Description
reproduction code upload to this repo
Scenario:
- Use rust to compile a staticlib with cxx build, target is
aarch64-linux-android
- Integrate the staticlib(*.a) to a c++ compiled .so
- Use dlopen/dlclose to use the symbol in this .so
- Run the binary on android(which use bionic libc)
then we will find the segment fault
Hello from Rust!
dude loop 125
Hello from C++!
Hello from Rust!
dude loop 126
Hello from C++!
Hello from Rust!
dude loop 127
Hello from C++!
Segmentation fault
info from logcat
Cmdline: ./test_dlopen 128
pid: 14405, tid: 14405, name: test_dlopen >>> ./test_dlopen <<<
uid: 0
tagged_addr_ctrl: 0000000000000001
signal 11 (SIGSEGV), code 1 (SEGV_MAPERR), fault addr 0x7fc28c7ff8
Cause: stack pointer is in a non-existent map; likely due to stack overflow.
#00 pc 00000000000c4cdc /data/local/libdude.so (std::sys_common::thread_local_key::StaticKey::lazy_init::h713657dd8d2d4621+36)
#01 pc 000000000009216c /data/local/libdude.so (core::ops::function::FnOnce::call_once::h726b8069cd1e002c+80)
#02 pc 00000000000b7868 /data/local/libdude.so (std::panicking::rust_panic_with_hook::h2748add3cd52cde1+84)
#03 pc 00000000000b77dc /data/local/libdude.so (std::panicking::begin_panic_handler::_$u7b$$u7b$closure$u7d$$u7d$::hf339e6c238ee80b2+144)
#04 pc 00000000000b51c4 /data/local/libdude.so (std::sys_common::backtrace::__rust_end_short_backtrace::hf829d410f7587982+8)
#05 pc 00000000000b7550 /data/local/libdude.so (rust_begin_unwind+48)
#06 pc 00000000000d94d4 /data/local/libdude.so (core::panicking::panic_fmt::h955ec3f09bb74715+40)
#07 pc 00000000000d992c /data/local/libdude.so (core::panicking::assert_failed_inner::hd795eb67b74b452d+276)
#08 pc 0000000000094cb4 /data/local/libdude.so (core::panicking::assert_failed::h2f68f007dd54e097+44)
#09 pc 00000000000c4d74 /data/local/libdude.so (std::sys_common::thread_local_key::StaticKey::lazy_init::h713657dd8d2d4621+188)
#10 pc 000000000009216c /data/local/libdude.so (core::ops::function::FnOnce::call_once::h726b8069cd1e002c+80)
#11 pc 00000000000b7868 /data/local/libdude.so (std::panicking::rust_panic_with_hook::h2748add3cd52cde1+84)
#12 pc 00000000000b77dc /data/local/libdude.so (std::panicking::begin_panic_handler::_$u7b$$u7b$closure$u7d$$u7d$::hf339e6c238ee80b2+144)
Based on my analysis, this maybe caused by std::sys_common::thread_local_key::StaticKey::lazy_init
, which belong to rust runtime. Before the rust func in dynamic lib was first called, thread_local variable maybe generated use this method.
This behavior is just same to routine in c/cpp runtime. See emutls.c in llvm-project's compile-rt.
The process is as follows
__emutls_get_address =>
emutls_get_index =>
pthread_once(&once, emutls_init) =>
emutls_init =>
abort =>
Simply put:
1. After dlopen, a threadlocal variable generated when rust func was first called use pthread_key_create
, but the matching pthread_key_delete
was not called when dlclose.
2. Each dlopen -> call -> dlclose
loop will occupy a key_map util the BIONIC_PTHREAD_KEY_COUNT was arrived.

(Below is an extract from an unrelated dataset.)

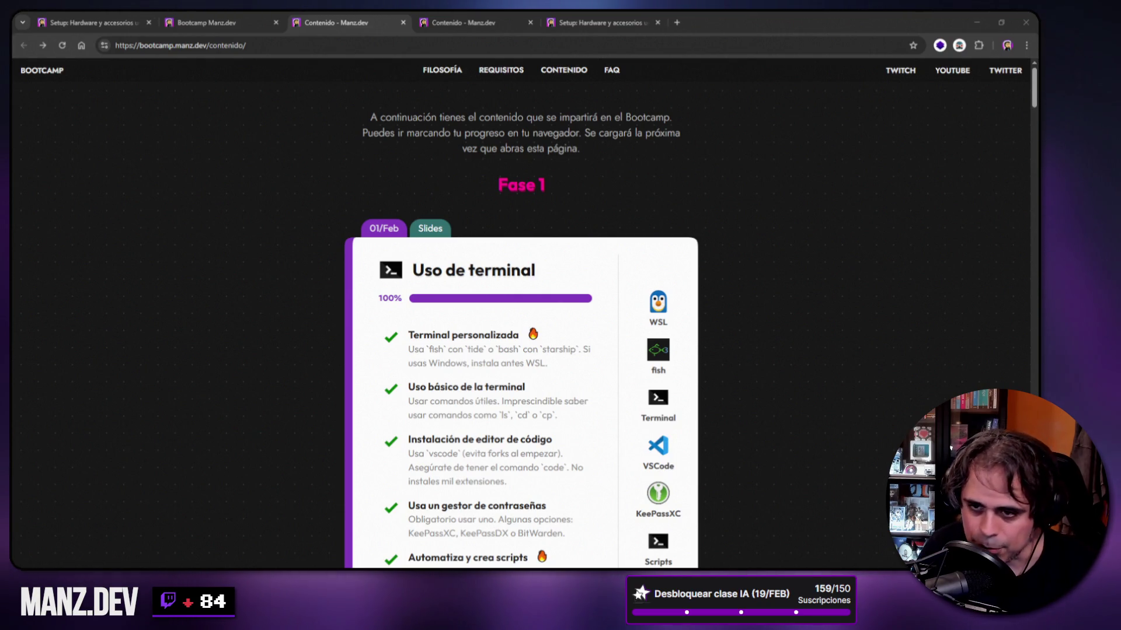
{"action": "scroll", "coordinate": [814, 379], "scroll_direction": "down", "scroll_amount": 8}
Drag the Contenido page back to the top, then go to the bootcamp home page.
{"action": "scroll", "coordinate": [813, 378], "scroll_direction": "down", "scroll_amount": 20}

3. Then the abort happens.
But the same code ran happliy on an x86 Linux machine.
We hack libc(both bionic for android and glibc2.35 for my ubuntu 22.04).
We found that android(which use bionic on arm64 cpu) will generate a thread_local variable when rust func was first called after dlopen use pthread_key_create
(code in bionic libc).
But linux(which user glibc on x86 cpu) not call pthread_key_create(Maybe glibc use another mechanism to use manager threadlocal variable)
So, my final question is:
- Is my scenario, which dlopen a wrapped rust cdylib, use the function and then dlclose, for n loop, reasonable?
- Is there anyway to release the threadlocal variable generate by rust when dlclose?